In the source code of the LRFind however the stop criterion is a simple comparison between the soothloss (not sure what exactly that is) and the current best loss: smooth_loss > 4*self.best_loss which implicitly assumes a min loss of 0 it seems.

As soon as the best_loss is negative the whole thing aborts rather quickly.

I fixed the issue by adding a large enough offset to my loss function although this seems to be a very hacky solution.

Thanks for the help though!

florobax · July 31, 2019, 12:42pm

Oh indeed a negative loss is pretty uncommon. The offset is a hacky solution but should not impact anything (especially the gradients), so it’s probably a good one. It seems obscure to me as to why a negative loss could be beneficial for training though. Because if that’s not important, you can also change your log(x) into log(1+x) which will have the same shape but always be positive. But that’s not really important, sometimes a hacky solution is the best solution.
Just out of curiosity, what is this log function you are using ?

PS: The smoothloss is just a somehow averaged version of the loss, so it avoids too high variations and gives you a nice curve.

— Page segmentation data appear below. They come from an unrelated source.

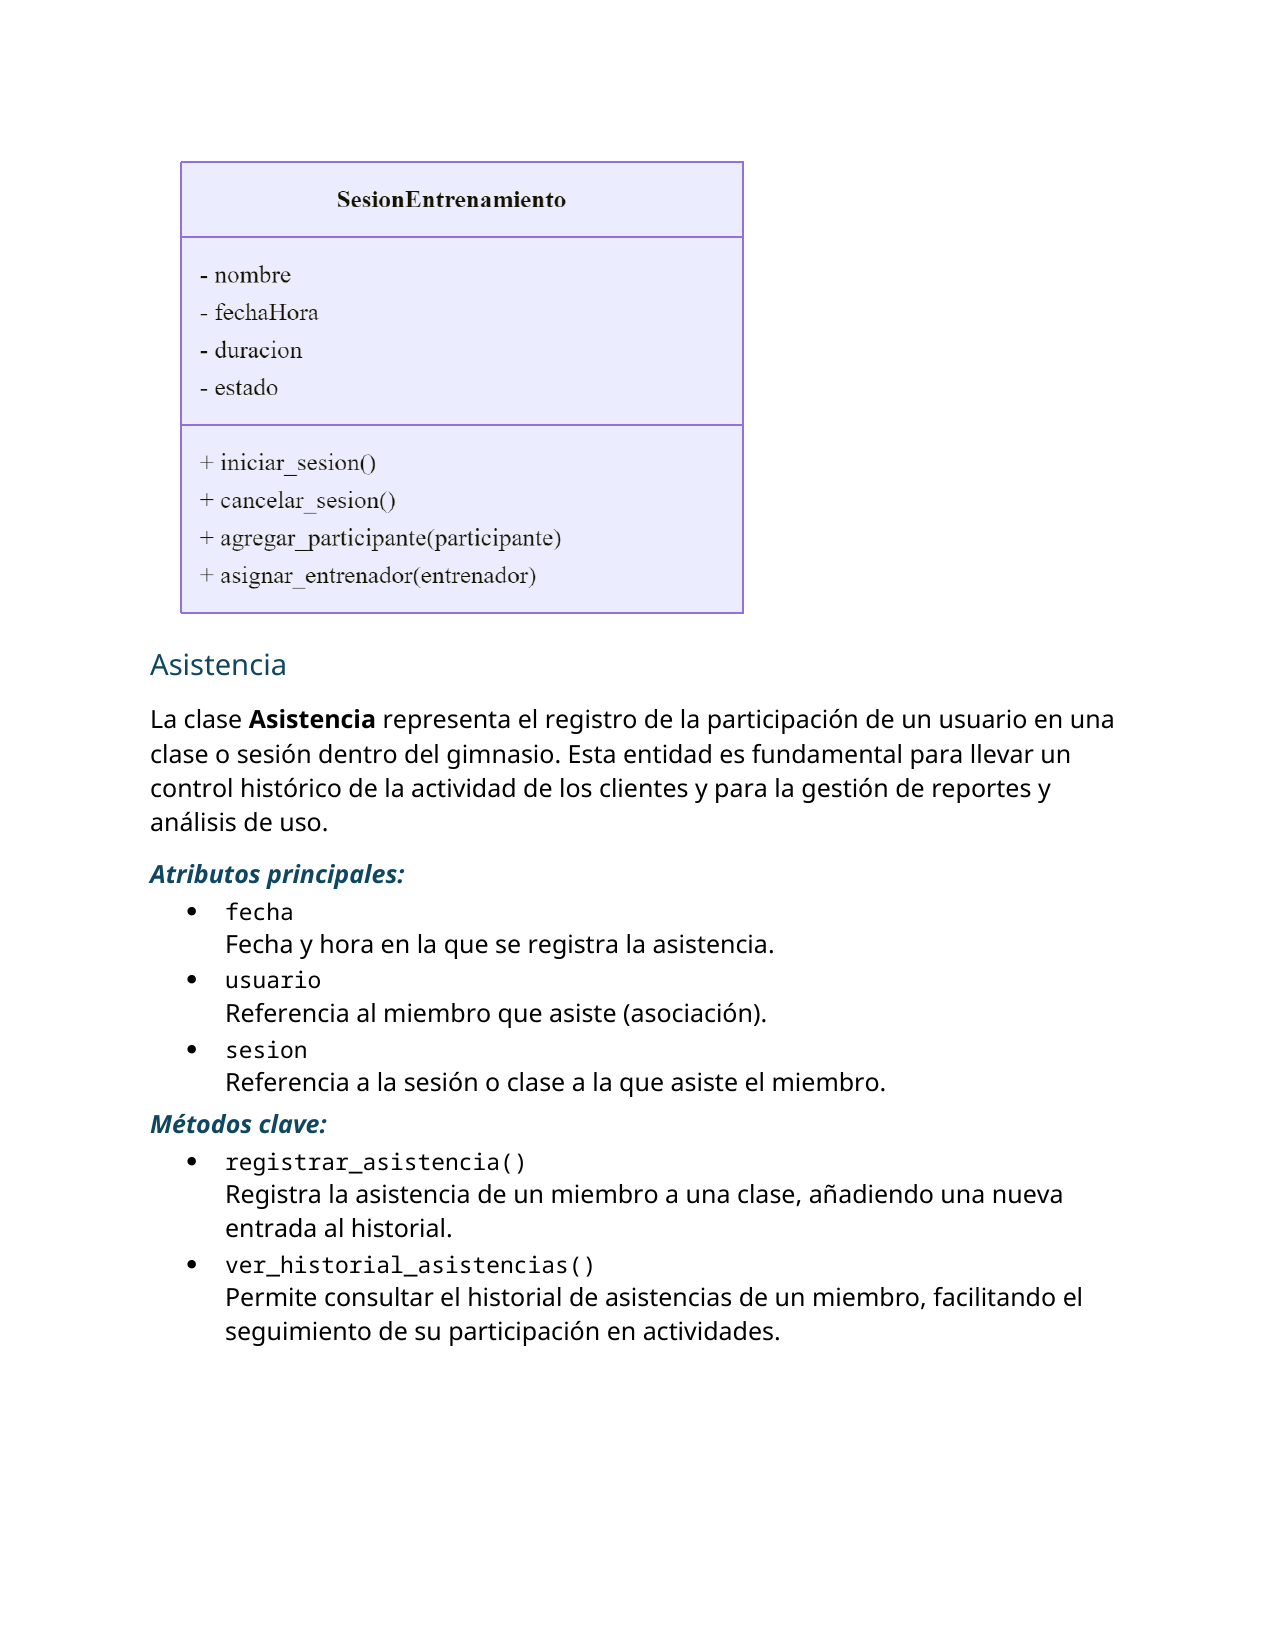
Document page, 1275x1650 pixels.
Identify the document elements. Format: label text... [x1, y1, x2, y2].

text La clase Asistencia representa el registro de la participación de un usuario en una clase o sesión dentro del gimnasio. Esta entidad es fundamental para llevar un control histórico de la actividad de los clientes y para la gestión de reportes y análisis de uso. [150, 702, 1125, 838]
picture [168, 150, 755, 625]
list fecha Fecha y hora en la que se registra la asistencia. [187, 895, 1125, 961]
list usuario Referencia al miembro que asiste (asociación). [187, 964, 1125, 1030]
list registrar_asistencia() Registra la asistencia de un miembro a una clase, añadiendo una nueva entrada al historial. [187, 1145, 1125, 1245]
subtitle Atributos principales: [150, 857, 1125, 891]
subtitle Asistencia [150, 644, 1125, 683]
subtitle Métodos clave: [150, 1107, 1125, 1141]
list sesion Referencia a la sesión o clase a la que asiste el miembro. [187, 1033, 1125, 1099]
list ver_historial_asistencias() Permite consultar el historial de asistencias de un miembro, facilitando el seguimiento de su participación en actividades. [187, 1248, 1125, 1348]
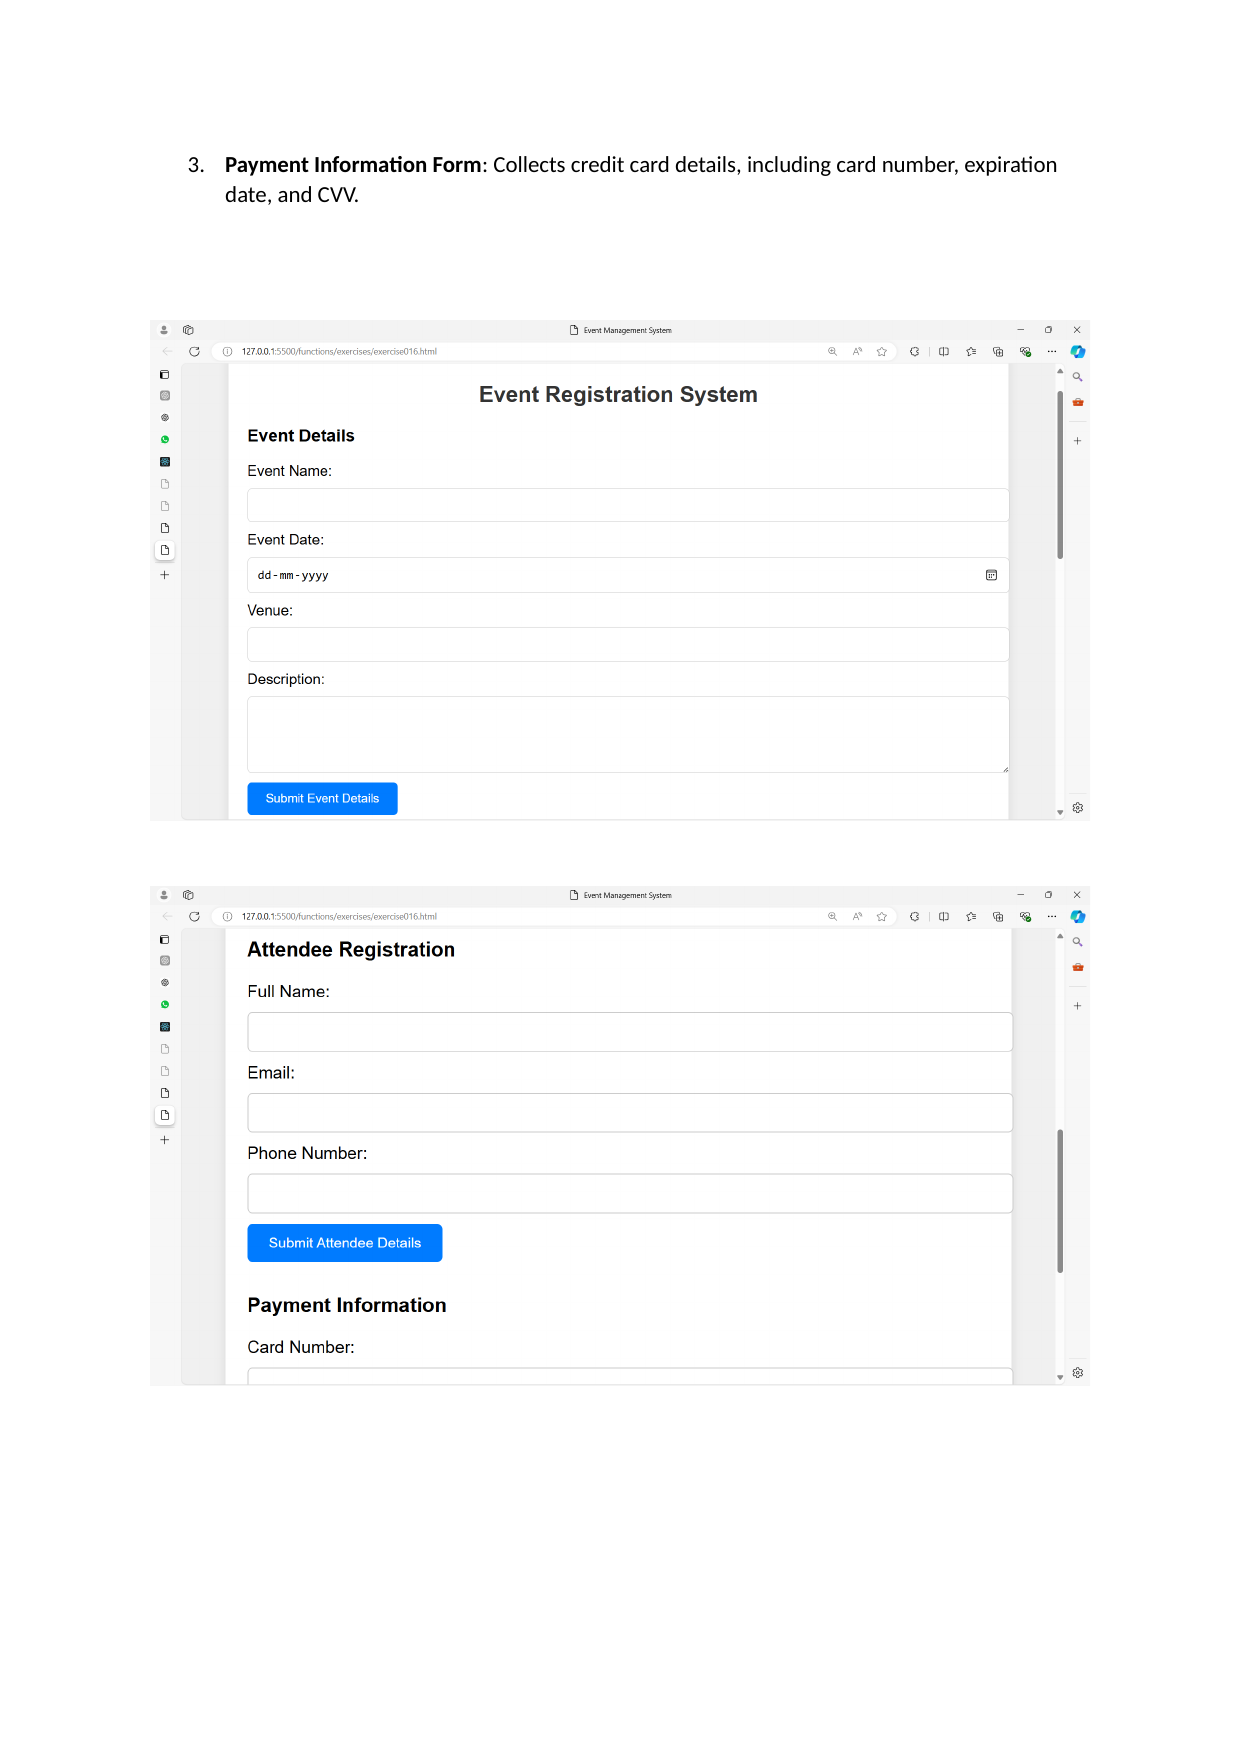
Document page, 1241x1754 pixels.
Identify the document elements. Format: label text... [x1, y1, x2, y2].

picture [150, 320, 1091, 821]
picture [150, 886, 1091, 1386]
list Payment Information Form: Collects credit card details, including card number, expiration date, and CVV. [187, 150, 1090, 208]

digital.entomologist · July 31, 2019, 12:48pm

I tried to implement the squared weighted kappa loss function according to a paper named

Weighted kappa loss function for multi-class classification of ordinal data in deep learning
by Torre et. al. you can find here: //www.sciencedirect.com/science/article/pii/S0167865517301666.

But I agree, since it is rather obscure I am not sure whether it is worth opening a Github issue / Feature Request for it.

florobax · July 31, 2019, 12:59pm

Thanks! I hate it when you have to pay for an article… Yeah I’m not sure this is a real issue as long as almost nobody uses negative losses.

linzzz · August 6, 2019, 4:50am

I see… Thank you

aksg87 · August 24, 2019, 11:09pm

Thanks for the example! How does the focal_loss function refer to your FocalDiceLoss class?

florobax · August 26, 2019, 7:16am

I should have named the class FocalLoss, just edited it. focal_loss is just the functional version of FocalLoss. For instance if you do:

loss_func = FocalLoss()
loss = loss_func(y_pred, y_true)

The second line actually calls the forward method from the FocalLoss class, which calls focal_loss. Having a class and a functional version is actually not necessary, you can use either alone, but I find a class handy to store hyperparameters and the function makes it cleaner.

aksg87 · August 26, 2019, 7:41am

Got it, thanks! Makes sense.

Do you find Focal Loss helpful for binary segmentation with class imbalance? If you have any nice examples to share would love to check it out.

florobax · August 26, 2019, 7:48am

In my particular problem it didn’t help much but it doesn’t mean it will never work, you’d need to test. Various options you can try when you have class imbalance would be weighted cross-entropy, different versions of dice loss (be careful can be very unstable in some cases), lovasz loss, etc. I have no working example saved with focal loss, tried it at some point but was inconclusive so I didn’t keep the data.